Volkswagen employees have launched a major social movement, in response to the drastic savings plan announced by the manufacturer at the start of the school year.
Volkwagen's new electric range experienced launch problems, particularly linked to its on-board software (AFP / JENS SCHLUETER)
Emblem of post-war Germany's economic success, Volkswagen today embodies the crisis experienced by the German industrial model.
Sluggish profitability, strategic errors, painful transition to electric, the list of difficulties is long for the leading European manufacturer, whose employees launched strike action on Monday, December 2 to prevent the closure of factories.
High costs
Volkswagen CEO Oliver Blume continues to insist that the manufacturer's costs are too high and the profit margins of its historic VW brand, which represents a little more than half of sales, too low.
Produce in Germany, in the group's ten factories,
“often costs more than twice as much as the average of our European sites”,
says the group’s boss.
In addition to labor, the entire German economy is suffering from energy prices which have increased in the wake of the war in Ukraine, before which manufacturers bought Russian gas
Et
“VW has too many employees who produce too little”,
believes automotive expert Stefan Bratzel. The main brand produced 2.52 million vehicles last year with 200,000 employees worldwide, including 120,000 in Germany.
For comparison, Japanese rival Toyota manufactured almost four times as many, under its brand, or 9.5 million, with barely twice as many employees.

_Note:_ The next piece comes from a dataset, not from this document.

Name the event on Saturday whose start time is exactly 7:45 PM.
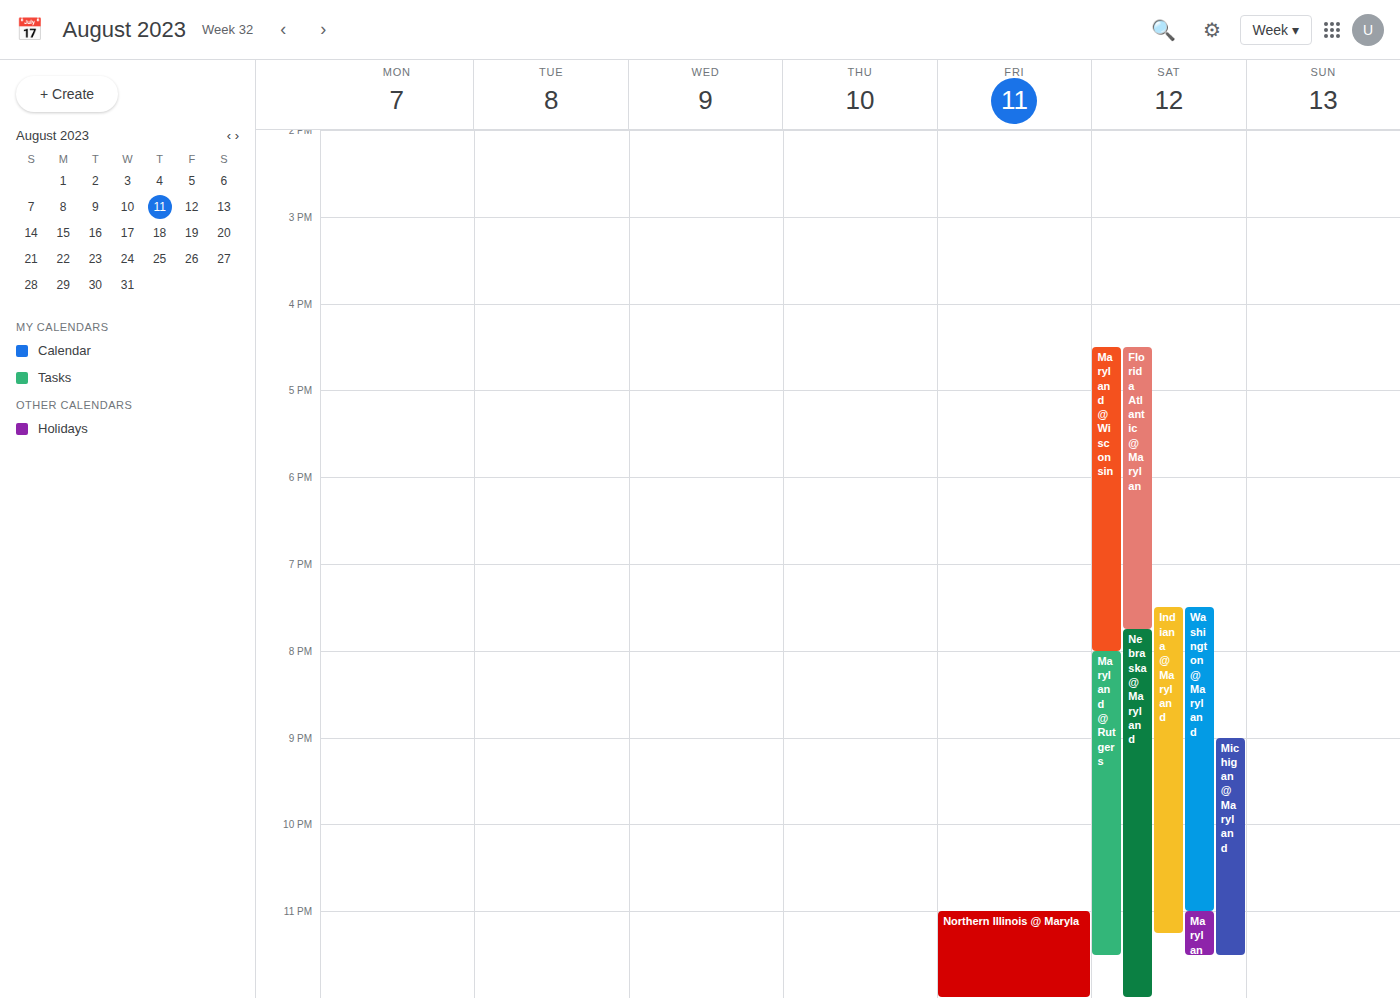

VW's profit margin, at 4.1% in 2023, is well below that of its main rivals. It fell to 2% in the first nine months of this year.
Dependence on China
The Volkswagen group has long benefited from China, which represents around a third of its sales with three joint ventures and 39 factories, but where it is now rapidly losing momentum.
The manufacturer can no longer count, to boost its performance, on this huge market which helped it recover from the Dieselgate scandal in the 2010s.
The Chinese economic slowdown is weighing on the group's sales and local manufacturers, notably BYD, have quickly imposed their technological lead in electric vehicles.
“The cake has become smaller and we have more guests at the table,” Oliver Blume keeps repeating.
VW, quasi-state enterprise
For decades, politics and industry have shared the steering wheel within Volkswagen, since the German state of Lower Saxony (north-west), where the group's headquarters are located, is a 20% shareholder.
This gives regional authorities a blocking minority on important decisions, a
“problem that no one has been able to solve for 50 years”,
selon l'expert automobile Ferdinand Dudenhöffer.
This influence “harms the company's ability to adapt” which operates like “a state enterprise”, he asserts.
Co-management, inherited from the post-war period, also grants employee representatives on the supervisory board, the group's control body, a right of veto concerning the creation and movement of production sites.
Hence the bitterness of the negotiations underway for two months on the savings plan.
Delicate electric turn
In its race to go electric, VW launched the ID range which experienced problems linked to its on-board software, slowing down sales and generating negative feedback from users.
In question, the decision of former CEO Herbert Diess to develop internal software via the subsidiary Cariad, a costly project which failed and caused the manufacturer to lose precious time in the implementation of new features (infotainment, autonomous driving) .
VW hopes to relaunch with an investment of up to 5 billion euros in the American start-up Rivian to design a new software architecture, an element at the heart of vehicle design and an area where “Tesla is the reference”, according to VW. automotive expert Stefan Bratzel.
This will require VW to “become partly a software company, a cultural and organizational challenge” for the group whose success has been built on thermal models, from the Beetle to the Golf.